4:00 am: Elvis still cannot sleep at which point he awakens his “first cousin” Billy Smith, along with Billy Smith’s wife Jo, and “invites” them to play racquetball with him. Elvis, being heavily medicated, tired, and anxious about leaving later on in the day for his first tour since the “press onslaught” concerning the book “Elvis What Happened” plays the racquetball game while barely moving.


4:30 am: Elvis, after completing the game of racquetball, stops at the piano (located directly outside the racquetball court), and plays two gospel songs (note: there is disputes about what songs were played but it has been stated that the “belief” is that Elvis played; Precious Lord, How Great Thou Art, and/or Old Rugged Cross) along with one “non-gospel song” entitled “Blue Eyes Crying in the Rain.”


5:00 am: Elvis, along with his girlfriend Ginger Alden, say goodnight and go directly up to Elvis’ bedroom. Elvis then takes a “package of pills” (note: Elvis routinely had his medications put into “packages” so that he did not have to rummage through medication bottles and possibly take the wrong medications). This specific “package of pills” was put together by his personal Physician and was to be taken “twice each day”.


7:00 am: Elvis takes a second “package of pills” (note: Elvis had separate “package of pills” for “pain” and, as example, one for “sleep’ and one for “wake up”, etc.).

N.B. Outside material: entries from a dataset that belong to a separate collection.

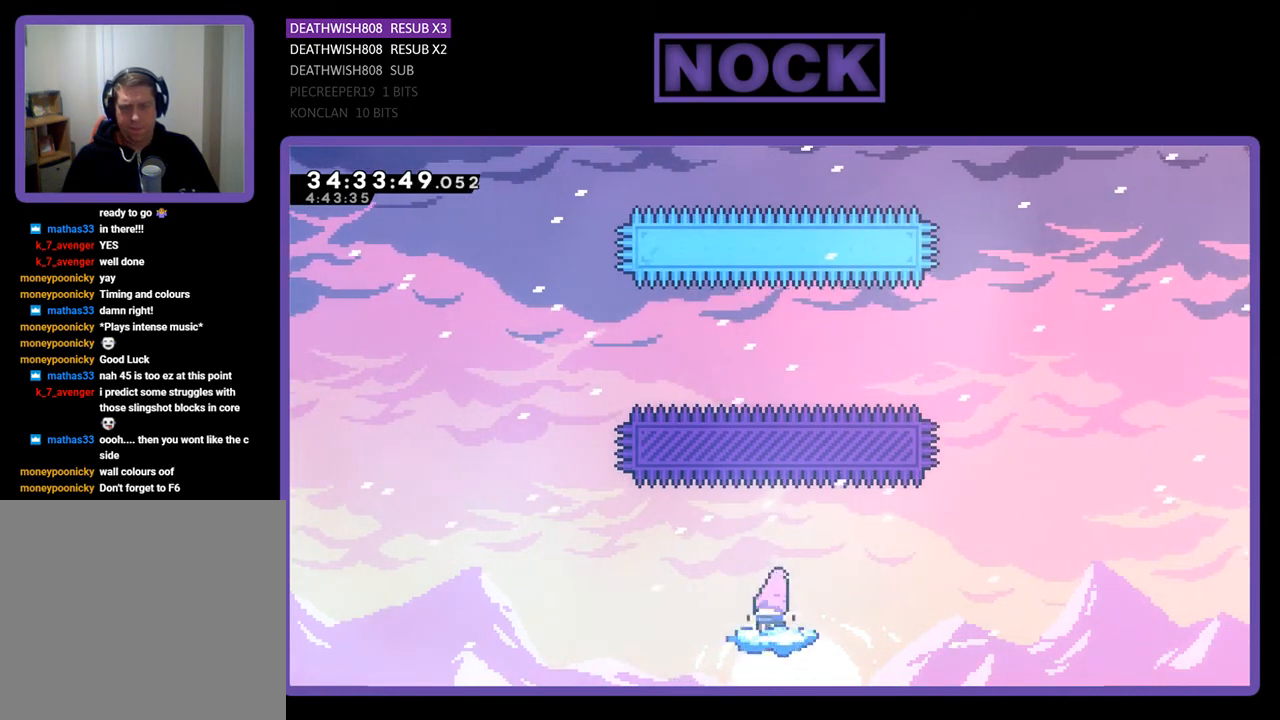
{"buttons": ["CROSS", "R2"], "events": [[167, "CROSS", "down"]]}
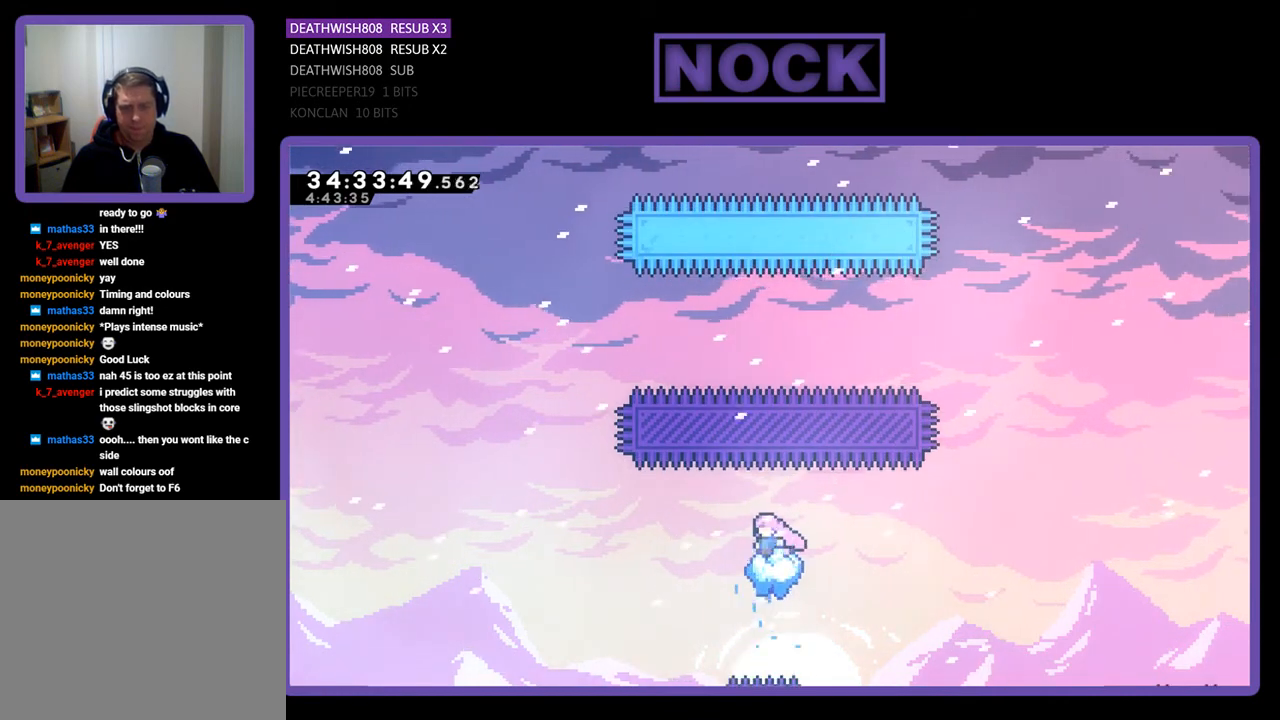
{"buttons": ["CROSS", "R2"], "events": [[267, "CROSS", "up"], [300, "CROSS", "down"]]}
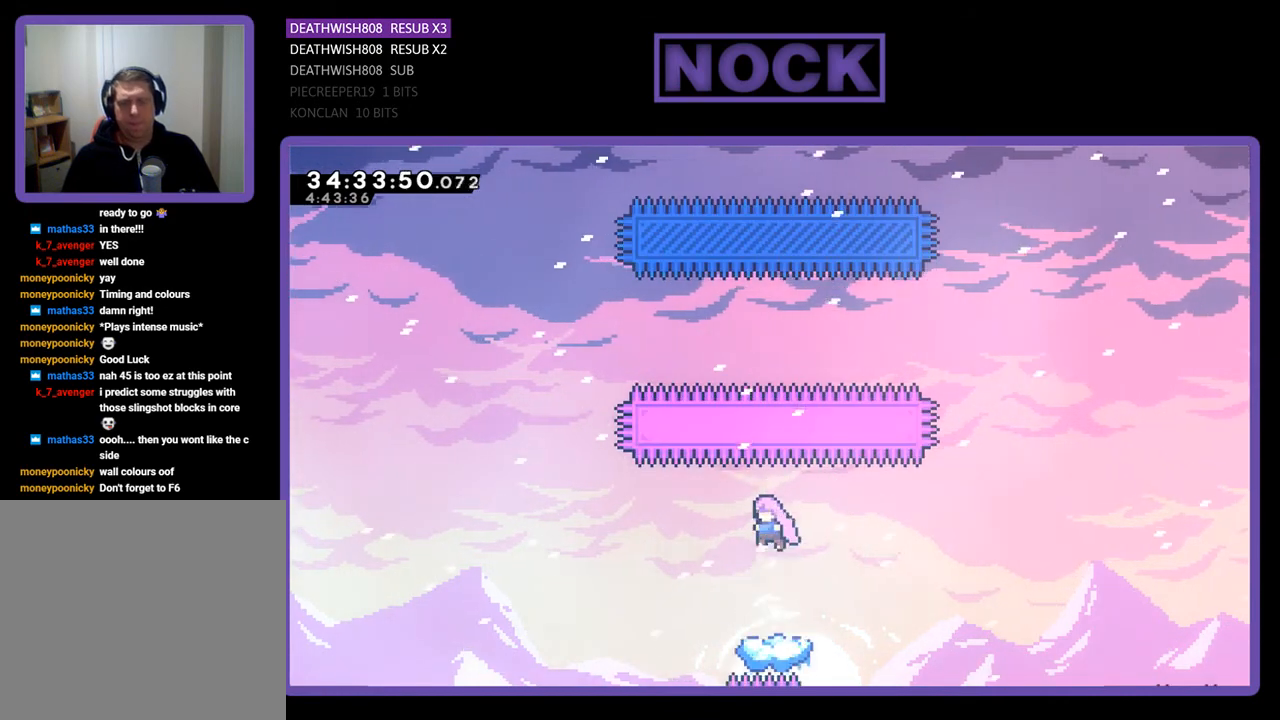
{"buttons": ["R2"], "events": [[367, "CROSS", "up"]]}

8:00 am:Elvis is still unable to sleep at which point he calls his Aunt, Delta Mae Biggs who also resides at Graceland, to “bring him a third package of pills”. She arrives, with the third package of pills, a few moments later (note: Delta Mae Biggs, along with a few “trusted” family members/Memphis mafia members, were entrusted with keeping “readily available “packets of medications” for Elvis at all times”.


9:30 am: Elvis, in his bedroom with Ginger Alden, informs Ginger that he still cannot sleep and tells her that he is going into his bathroom to read (note: there are disputes concerning which book Elvis takes with him and the dispute is between the books; “The Scientific Search for the Face of Jesus” and/or “The Prophet”. It is our belief that the most reliable source is that Elvis took “The Scientific Search for the Face of Jesus” and he left “The Prophet” on his bedside table”. While Elvis is heading towards his bathroom, book in hand, Ginger replies to Elvis “Don’t fall asleep in there”. Elvis’ response is “Okay, I won’t,” Sadly, these are the last words that Elvis ever said that was heard by anyone.


1:30 pm:Ginger awakes from her sleep and is surprised to find that Elvis is not asleep beside her (note: it was an “unwritten rule” that whoever went to bed with Elvis was entrusted with checking on him regularly. This was done because in addition to Elvis being a sleep walker he was also on medications that could “kick in”, all of a sudden, rendering Elvis unable to complete whatever it was that he was doing at the time such as eating, reading, etc. For Elvis to have been “unchecked” from approximately 9:30am until 1:30pm was HIGHLY UNUSUAL). She immediately goes to the bathroom door and knocks while saying “Elvis are you ok”. After getting no response she opens the bathroom door and discovers Elvis lying on the bathroom floor. Ginger immediately, and frantically, calls out (including using the intercom system and the telephone) for Elvis’ Associates (i.e. Al Strada and Joe Esposito). Al Strada, and Joe Esposito, arrive and try to move Elvis and check his vitals and they immediately call for an ambulance conveying that it is an “EMERGENCY involving Elvis Presley”.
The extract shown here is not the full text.